I first stumbled across this family of algorithms a couple of weeks ago when I was reading a paper by Leland Wilkinson for my post on laying out area proportional venn diagrams. We both had taken the approach of generating an initial layout for the venn diagrams, and then optimizing that layout. While I just came up with a simple greedy approach to generate the initial layout, he used MDS instead.

While my greedy approach usually worked really well, there was one example in the Wilkinson paper where his approach was clearly superior:

Aside from the 'B' and 'E' sets overlapping slightly here when they should be disjoint, this diagram is basically perfect. The greedy version here is fairly flawed in comparison - with the E set dangling off and not connecting to the D set at all:

Note: you need Javascript enabled and a SVG compatible browser to view the venn diagrams below
Initial Greedy Layout
Optimized Greedy Layout

The problem here is the E set is the last set laid out by the greedy layout, since it has the least amount of overlap of any set in the diagram. While it overlaps the D and F sets, they have been placed too far apart for this set to bridge that gap, creating a layout with a local minima that the local optimization technique I used couldn't step out of.

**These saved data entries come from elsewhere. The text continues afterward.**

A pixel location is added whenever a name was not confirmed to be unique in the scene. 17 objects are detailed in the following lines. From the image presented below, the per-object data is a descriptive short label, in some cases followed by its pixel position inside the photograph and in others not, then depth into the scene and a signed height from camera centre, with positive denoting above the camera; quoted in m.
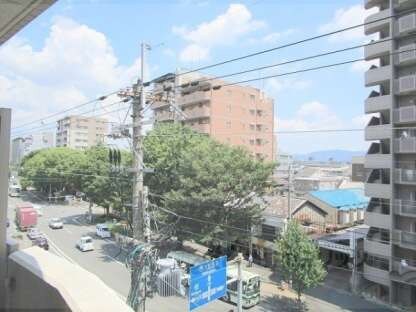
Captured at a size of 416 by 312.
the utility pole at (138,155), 10.65 +0.40
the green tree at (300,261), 16.38 -3.73
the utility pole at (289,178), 20.73 -0.28
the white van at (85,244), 26.00 -5.04
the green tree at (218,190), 20.14 -1.01
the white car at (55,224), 33.65 -4.89
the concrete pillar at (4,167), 2.59 +0.00
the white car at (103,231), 30.48 -4.87
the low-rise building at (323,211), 25.17 -2.46
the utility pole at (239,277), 11.46 -3.10
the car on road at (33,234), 27.09 -4.75
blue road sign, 10.21 -3.02
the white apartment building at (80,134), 82.69 +7.49
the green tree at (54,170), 44.59 -0.28
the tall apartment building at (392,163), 17.34 +0.55
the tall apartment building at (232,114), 40.19 +6.23
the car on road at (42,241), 24.73 -4.78
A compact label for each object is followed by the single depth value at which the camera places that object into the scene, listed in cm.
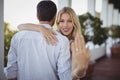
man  96
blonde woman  97
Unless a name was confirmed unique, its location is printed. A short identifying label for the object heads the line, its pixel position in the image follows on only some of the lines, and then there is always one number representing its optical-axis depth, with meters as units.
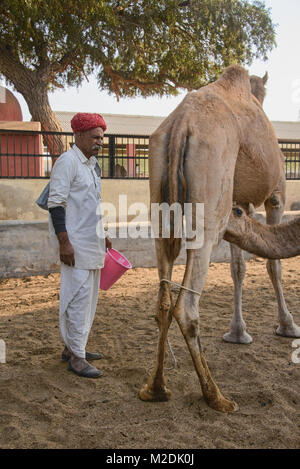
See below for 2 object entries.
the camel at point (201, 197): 2.92
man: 3.50
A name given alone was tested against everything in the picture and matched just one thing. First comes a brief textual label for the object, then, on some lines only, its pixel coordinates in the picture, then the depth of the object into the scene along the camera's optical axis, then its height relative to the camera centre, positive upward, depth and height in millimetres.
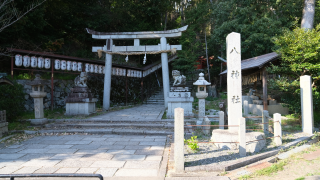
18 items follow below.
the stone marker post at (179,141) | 3938 -980
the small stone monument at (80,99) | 10141 -190
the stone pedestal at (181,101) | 9617 -316
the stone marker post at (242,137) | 4715 -1076
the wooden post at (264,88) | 10492 +355
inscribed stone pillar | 5629 +496
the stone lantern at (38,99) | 8328 -144
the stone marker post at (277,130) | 5676 -1087
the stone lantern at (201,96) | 8641 -58
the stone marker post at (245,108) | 12047 -874
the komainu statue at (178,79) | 9884 +841
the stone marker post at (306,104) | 7177 -393
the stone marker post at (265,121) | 7418 -1071
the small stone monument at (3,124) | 7148 -1084
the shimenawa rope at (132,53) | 12513 +2920
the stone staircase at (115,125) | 7619 -1300
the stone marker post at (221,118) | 7062 -885
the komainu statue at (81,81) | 10492 +815
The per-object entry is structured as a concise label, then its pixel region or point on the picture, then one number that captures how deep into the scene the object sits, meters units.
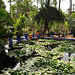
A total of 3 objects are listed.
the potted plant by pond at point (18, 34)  12.51
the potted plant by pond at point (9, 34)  7.64
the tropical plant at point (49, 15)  18.00
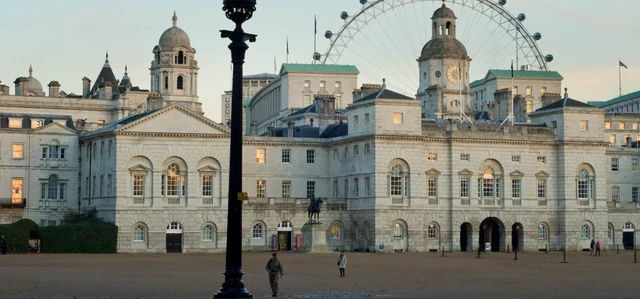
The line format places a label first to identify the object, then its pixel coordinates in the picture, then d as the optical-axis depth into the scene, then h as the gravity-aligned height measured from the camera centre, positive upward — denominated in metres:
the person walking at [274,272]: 46.75 -1.23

By calculating the appropriate euclidean distance between each pair of sets numerically, and then passing that distance matrix to the MDS algorithm above, we get a layout that can be optimized to a much better solution:

Initial MDS Layout
Optimized MDS Layout

Its worth pointing out the Wilkinson paper uses MDS on the Jaccard distance between the sets, rather than Euclidean distance I used here. This doesn't seem to change the results though, both approaches lead to a very similar diagram.

Conclusion

I've put my javascript version up on github, and I've also updated the venn.js code to optionally use this as an initial layout.

I was about to use MDS by default for the venn.js library, but the greedy layout seems to do a better job on most other examples I tried. The problem seems to be that MDS spends an equal amount of effort trying to get the distances right for small intersection areas, whereas the greedy layout only looks at the largest intersections. Even in the example above the greedy version actually produces a diagram with a much lower loss, it just doesn't optimize as well as the MDS version.

Other MDS variants might overcome this problem though. I looked at using a weighted MDS calculation, with a vague notion of using the size of the set intersections as the weights to use. Unfortunately, all the information I could find about WMDS online was only talking about weighting the rows of the matrix rather than the entries - and the primary research is behind an academic paywall. Next time I'm near a university library I probably see about getting it, but I'm stopping here in the meantime.

While it didn't really solve my specific problem as well as I would have liked, its still a cool algorithm.